NoSQL, Parallelism, and Teaching in the Face of Uncertainty
Yesterday’s Amazon outage should serve to emphasize something we already know: people are trying to build modern web applications for scale. The layer of abstraction offered by virtualization and/or cloud providers can help. And there are a lot of businesses, even technology-driven businesses (Engine Yard and Heroku were among those down yesterday), that don’t want to manage the complexities behind that abstraction.
The outage is a good, if painful, reminder for businesses that those complexities exist. For those of us in CS education, it should also be a wake-up call of a different sort: The future is parallel and distributed, but we’re not teaching for that future.
Right now, most CS1 courses include object-oriented concepts like inheritance. Most don’t include parallel programming concepts. When I was in college, we studied “multithreading” and learned to avoid it. A lot has changed in the 10 years since. Today, interesting computations are being done not only across multiple cores, but multiple machines, and multiple data centers. This stuff is no longer the domain of esoteric supercomputing centers and research projects — it’s available for a low monthly cost via well-documented APIs. There are some well-articulated systems engineering ideas that attend distributed computing. That doesn’t mean it should automatically be a part of an intro course. But are we making that decision consciously and intentionally?

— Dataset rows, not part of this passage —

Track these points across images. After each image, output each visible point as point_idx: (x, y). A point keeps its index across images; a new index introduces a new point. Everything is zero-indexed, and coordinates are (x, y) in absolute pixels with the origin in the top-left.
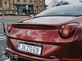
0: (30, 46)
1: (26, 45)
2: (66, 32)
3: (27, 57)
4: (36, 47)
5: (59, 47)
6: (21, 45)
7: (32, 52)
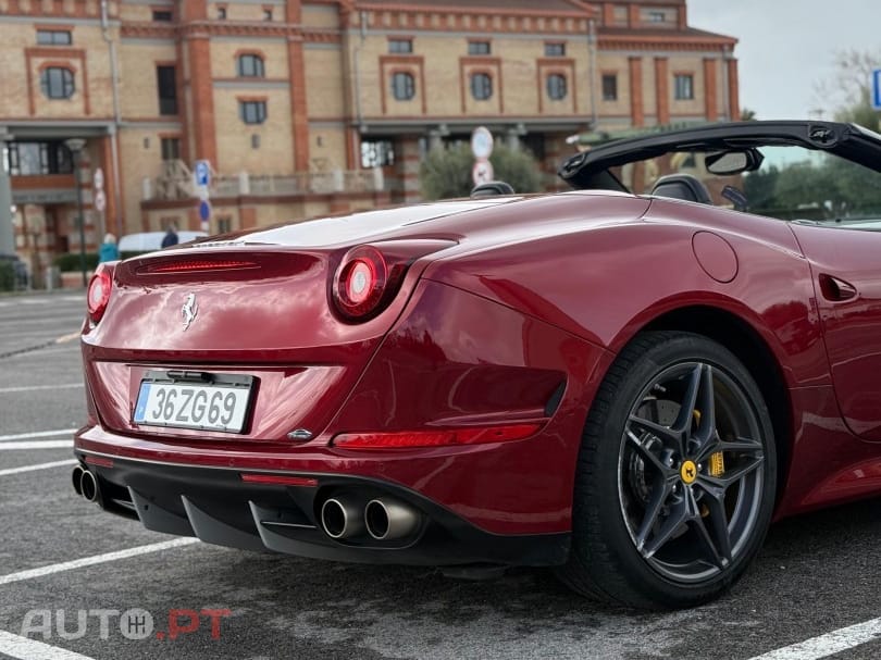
0: (197, 389)
1: (179, 388)
2: (361, 284)
3: (167, 456)
4: (225, 391)
5: (339, 370)
6: (155, 388)
7: (205, 422)
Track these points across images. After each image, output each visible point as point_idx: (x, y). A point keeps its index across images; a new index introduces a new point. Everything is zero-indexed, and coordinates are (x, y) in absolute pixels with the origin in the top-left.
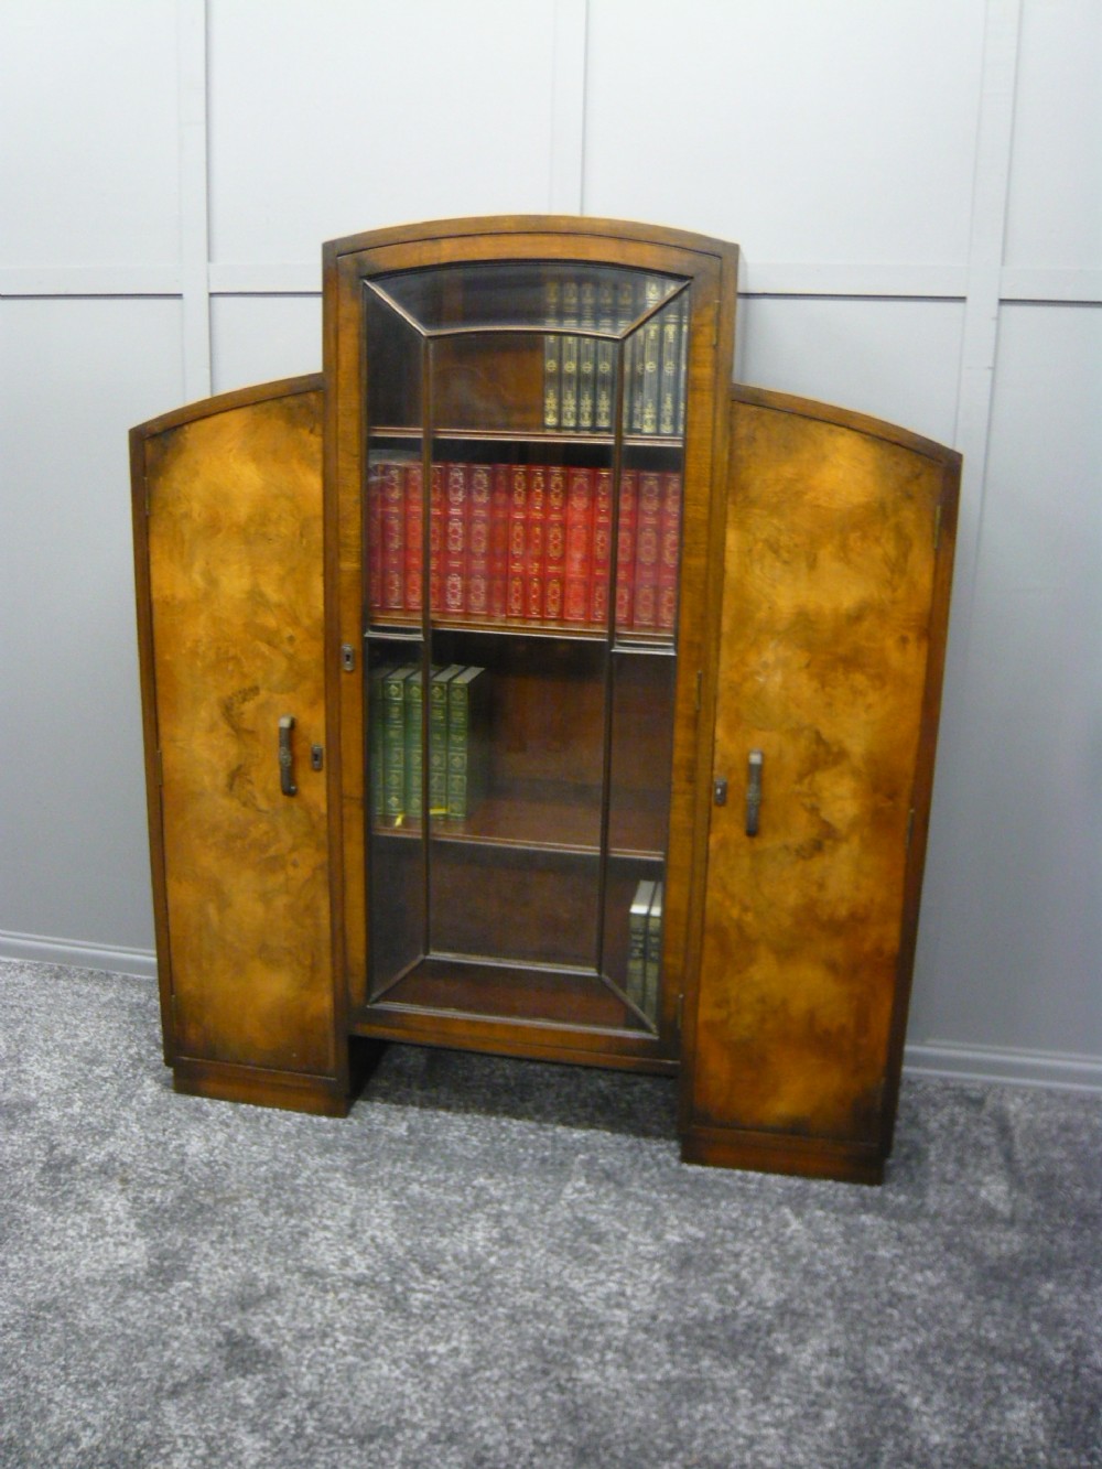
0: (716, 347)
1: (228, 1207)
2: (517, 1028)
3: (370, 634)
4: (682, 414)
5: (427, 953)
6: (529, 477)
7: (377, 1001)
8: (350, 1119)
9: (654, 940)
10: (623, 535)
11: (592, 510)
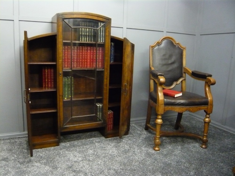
0: (109, 31)
1: (55, 159)
2: (85, 125)
3: (63, 71)
4: (104, 40)
5: (72, 117)
6: (82, 48)
7: (64, 126)
8: (60, 146)
9: (101, 109)
10: (98, 55)
11: (90, 52)
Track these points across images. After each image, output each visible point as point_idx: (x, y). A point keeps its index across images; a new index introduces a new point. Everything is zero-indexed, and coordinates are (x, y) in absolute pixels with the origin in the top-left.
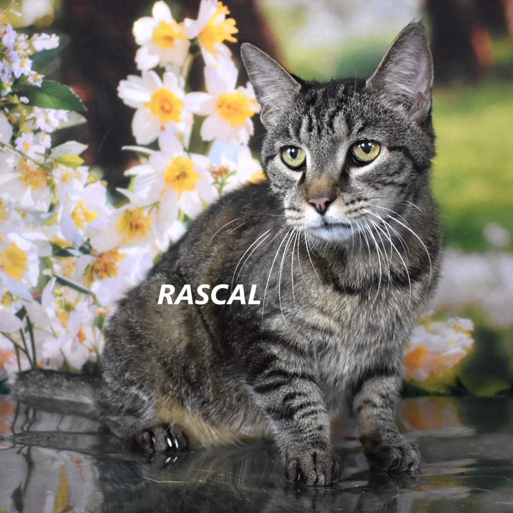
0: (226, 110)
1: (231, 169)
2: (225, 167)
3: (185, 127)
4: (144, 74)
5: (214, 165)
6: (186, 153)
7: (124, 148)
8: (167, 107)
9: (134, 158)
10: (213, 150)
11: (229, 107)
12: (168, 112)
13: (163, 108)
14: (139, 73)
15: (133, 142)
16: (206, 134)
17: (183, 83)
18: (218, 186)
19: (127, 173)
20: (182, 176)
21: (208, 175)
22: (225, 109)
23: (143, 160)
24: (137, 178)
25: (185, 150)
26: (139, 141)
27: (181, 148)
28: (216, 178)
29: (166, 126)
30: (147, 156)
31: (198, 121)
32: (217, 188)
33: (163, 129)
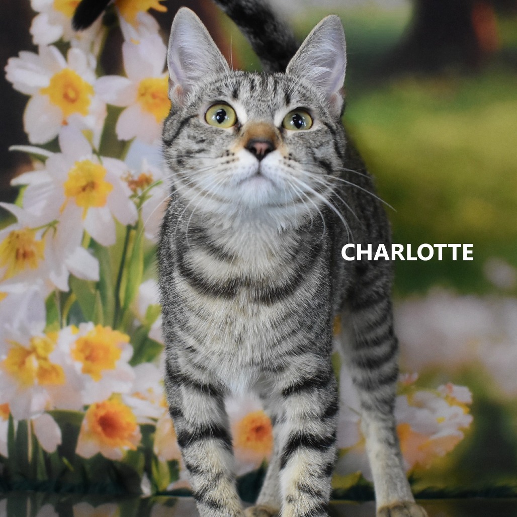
0: (151, 100)
1: (155, 178)
2: (147, 174)
3: (95, 123)
4: (41, 50)
5: (133, 172)
6: (95, 157)
7: (13, 148)
8: (72, 94)
9: (25, 162)
10: (132, 152)
11: (154, 96)
12: (73, 101)
13: (66, 96)
14: (35, 49)
15: (24, 140)
16: (123, 131)
17: (94, 63)
18: (137, 200)
19: (14, 182)
20: (90, 186)
21: (124, 186)
22: (149, 98)
23: (37, 164)
24: (28, 188)
25: (94, 152)
26: (33, 139)
27: (90, 149)
28: (135, 190)
29: (70, 121)
30: (43, 159)
31: (113, 113)
32: (135, 203)
33: (65, 123)
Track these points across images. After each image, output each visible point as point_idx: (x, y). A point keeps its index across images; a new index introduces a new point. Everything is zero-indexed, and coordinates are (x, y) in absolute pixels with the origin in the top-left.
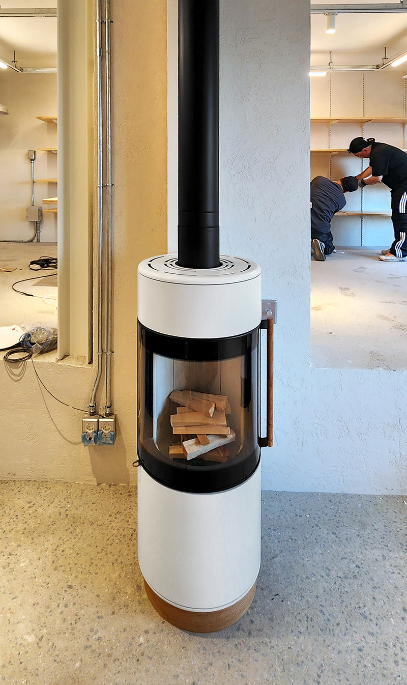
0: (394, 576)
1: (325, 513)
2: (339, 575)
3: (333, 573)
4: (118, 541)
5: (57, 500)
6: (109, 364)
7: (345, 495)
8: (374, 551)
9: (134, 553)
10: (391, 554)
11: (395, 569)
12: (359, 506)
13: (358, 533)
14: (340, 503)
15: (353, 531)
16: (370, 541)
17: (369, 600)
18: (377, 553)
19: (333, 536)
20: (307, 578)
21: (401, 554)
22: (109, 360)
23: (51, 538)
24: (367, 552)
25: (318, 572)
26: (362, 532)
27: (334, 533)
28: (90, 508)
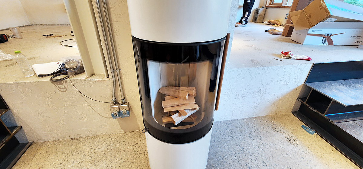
0: (257, 149)
1: (226, 128)
2: (236, 153)
3: (234, 153)
4: (138, 157)
5: (105, 143)
6: (119, 76)
7: (232, 120)
8: (248, 141)
9: (147, 161)
10: (254, 141)
11: (256, 146)
12: (238, 124)
13: (240, 135)
14: (231, 124)
15: (238, 134)
16: (245, 137)
17: (250, 160)
18: (249, 141)
19: (231, 138)
20: (224, 156)
21: (258, 140)
22: (119, 74)
23: (104, 161)
24: (245, 141)
25: (228, 153)
26: (242, 134)
27: (231, 136)
28: (122, 144)
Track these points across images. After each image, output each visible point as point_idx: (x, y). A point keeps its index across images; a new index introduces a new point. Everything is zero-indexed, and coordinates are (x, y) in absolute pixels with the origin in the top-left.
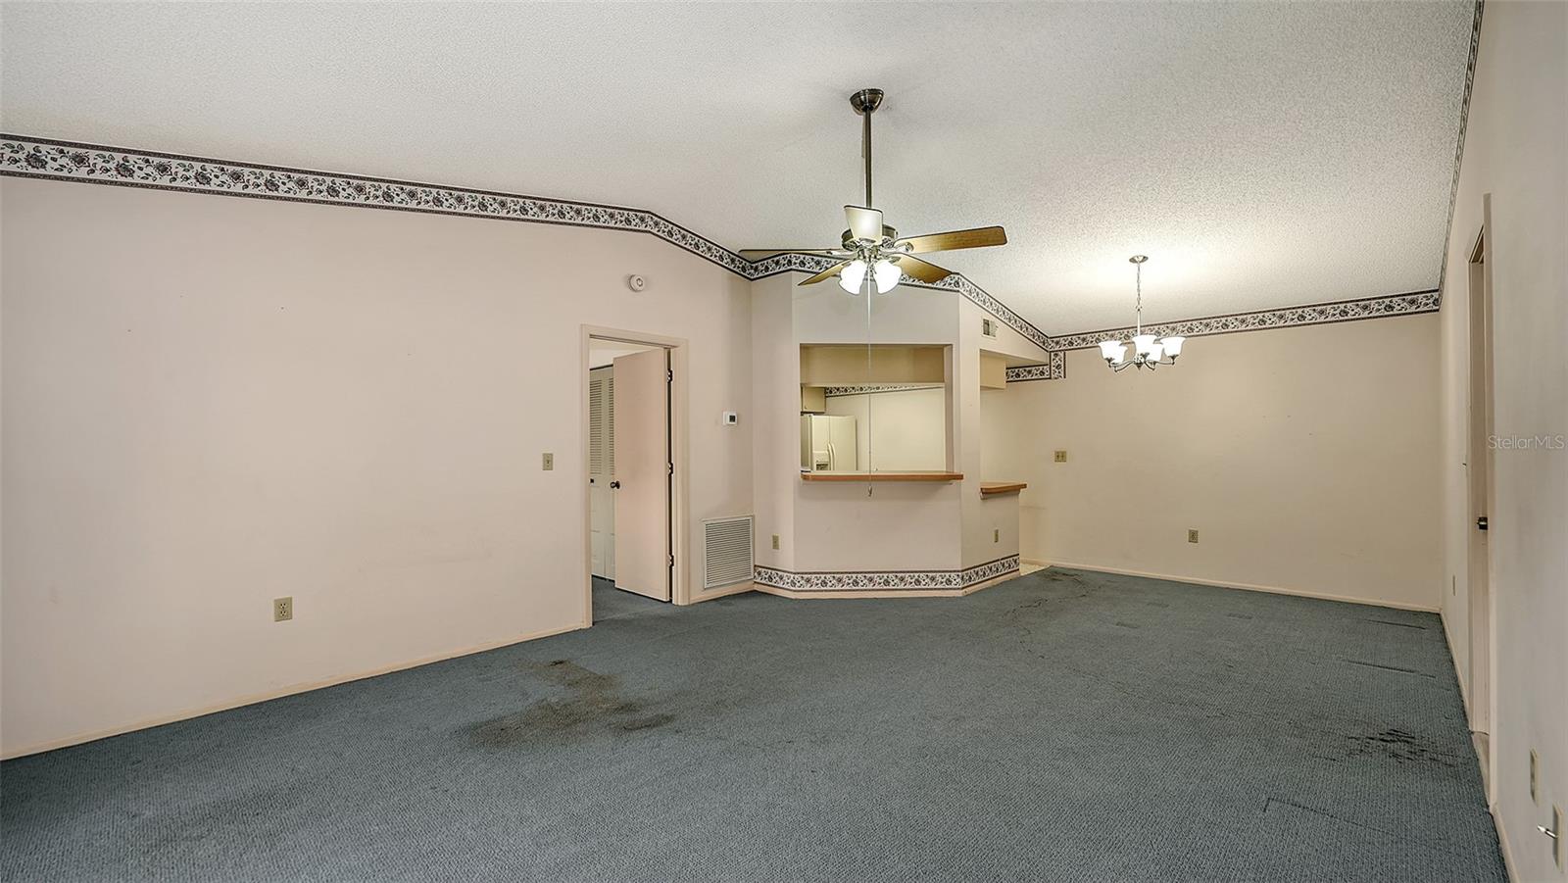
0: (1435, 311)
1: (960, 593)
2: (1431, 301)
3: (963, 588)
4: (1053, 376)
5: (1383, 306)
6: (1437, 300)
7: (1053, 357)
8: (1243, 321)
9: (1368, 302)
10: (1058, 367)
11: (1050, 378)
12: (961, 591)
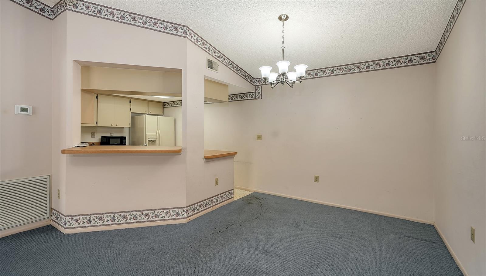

Maybe new languages or compilation techniques will be able to automatically parallelize computations that we express in our existing languages. But that’s not the trend we see. Some details, particularly the details about computational complexity, can’t be pushed down behind abstractions. Relational databases hide a bunch of work behind statements like JOIN. That doesn’t scale. Facebook, for example, uses MySQL and distributes their database over multiple shards. You can’t JOIN across shards. Facebook has a big layer of memcached between the database and the application logic. So they’re effectively building their application against a key-value store, and doing all the JOIN-like work in the application layer.
But what are we teaching in introductory database classes? I’d be surprised if the answer is anything but relational databases. I’m not saying that SQL is irrelevant, or that object-oriented programming is irrelevant. But when we focus on these topics to the exclusion of others that we know to be important (and quite interesting from a CS perspective), can we honestly say we’re introducing students to the realities of our field?